BBC Introducing is a nice small tent, so it’s a sweaty intense atmosphere inside.  The band are up for some fun.  Loud.  In your face.  The crowd are up too.  Singing along with all of the songs, especially the early ones like Little Fix and Delia Smith and those from the first album – Cathedral, Shadow of a Doubt, Adore, Literary Mind.  Joe’s calling out her name.  Is she calling out for him?  The singer spends half of the show dancing around in the audience. Moshing and surfing.  Then slowing it down for the beautiful acoustic haunting magical Desire.  The best they ever had.

Now Joe is happy and high on the music.  He’s heard the old gospel choir when they came to carry him over.  He’s heard your favourite song one last time.  And also happy and high on the serendipity.  Little Ellie finding her Mom and him getting to the gig on time.  And also he’s glad he caught up with Tom and Max.  Because they can see the gigs together. Especially Suede. They are next. Up at Peel. And because they can argue about the music.  Especially about Suede.

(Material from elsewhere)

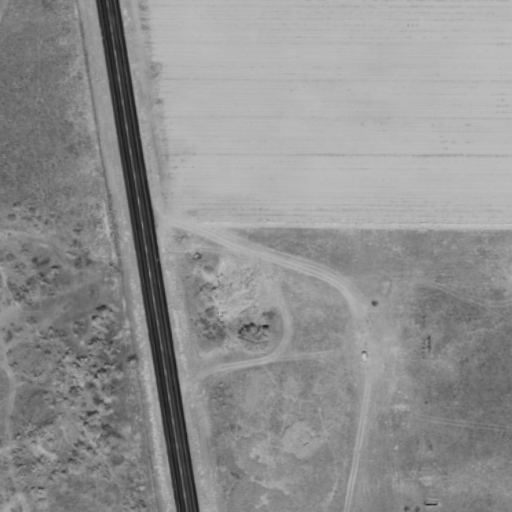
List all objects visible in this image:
road: (131, 256)
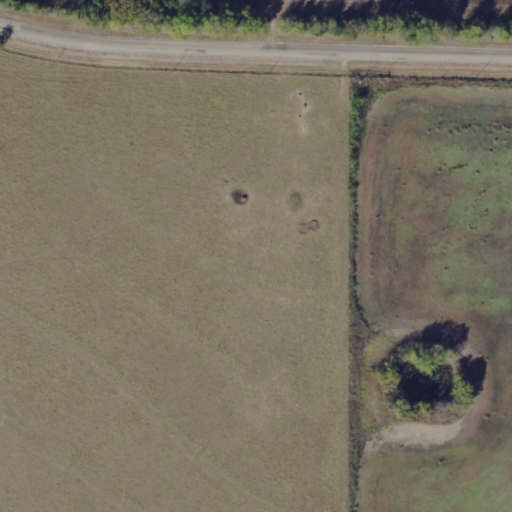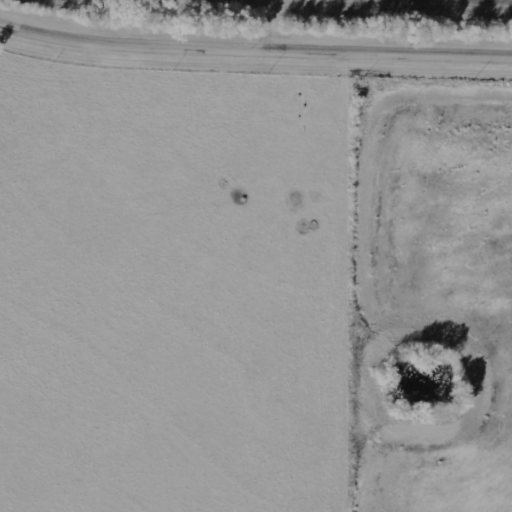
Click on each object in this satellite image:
road: (255, 41)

See Joe got into Suede with AutoFiction a couple of years ago.  It’s by far their best album.  Except that Tom says it’s Dog Man Star which was like even before Joe was born (he thinks).  Max doesn’t get into the argument.  For one, he knows not to get in the way when Joe and Tom square off.  And, two, he knows that Suede’s best music was on Coming Up and the one after that.  How many bands are there that can boast creative peaks thirty years apart?  Most bands peak early then trail off.  Some more quickly than others.  Go one, name a band that reached their peak or equalled their peak later in life.  Maybe the Cure?  Maybe not.  There’s loads of bands that did good stuff later in their careers, but not as good as when they were at their best.  Not the Bunnymen.  Not Radiohead.  Not Foo Fighters.  Not Arctic Monkeys.  Not U2.  Not Blur.  Not Pulp.           

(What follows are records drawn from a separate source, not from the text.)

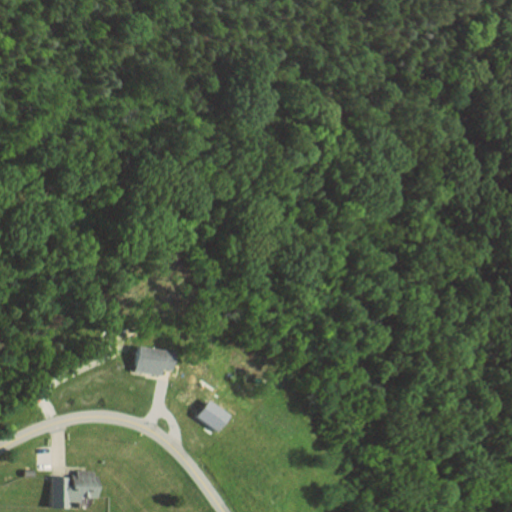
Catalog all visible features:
building: (139, 359)
building: (147, 359)
road: (63, 374)
road: (149, 376)
road: (153, 397)
road: (129, 420)
road: (170, 421)
road: (57, 448)
building: (68, 487)
building: (71, 487)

Anyway, the thing with Suede is that they’ve got loads of material they can play from different stages in their career.  Plus, they always mix it up live.  They don’t stick with the same songs, the same set list.  OK, so they’ll play Metal Mickey and Animal Nitrate.  But they could also play anything from almost any album.  They may even play something from Bloodsports. Stranger things have happened.   

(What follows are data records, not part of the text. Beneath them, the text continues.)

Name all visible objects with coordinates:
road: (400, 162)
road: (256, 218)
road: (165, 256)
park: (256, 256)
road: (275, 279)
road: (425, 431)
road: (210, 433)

And they do.  They play the obvious.  Metal Mickey.  Beautiful Ones.  Disintegrate.  They play the best ones from Dog Man Star and they play Stay Together, so Tom’s happy.  They play stuff from Autofiction, so Joe’s happy.  Brett’s out in front putting on the show while the others, dressed all in black, hide in the background.  He’s skinny and hyperactive, strolling round the stage, perching precariously on his monitor, soon drenched in sweat.  Jumping down into the photographers’ pit, climbing on the barrier in front of them, getting the crowd joining in – Joe on Boy on Stage & She Still Leads Me On, Tom on Animal Nitrate & So Young, and Max on Trash & Filmstar.  He never stops for a moment and neither does Joe.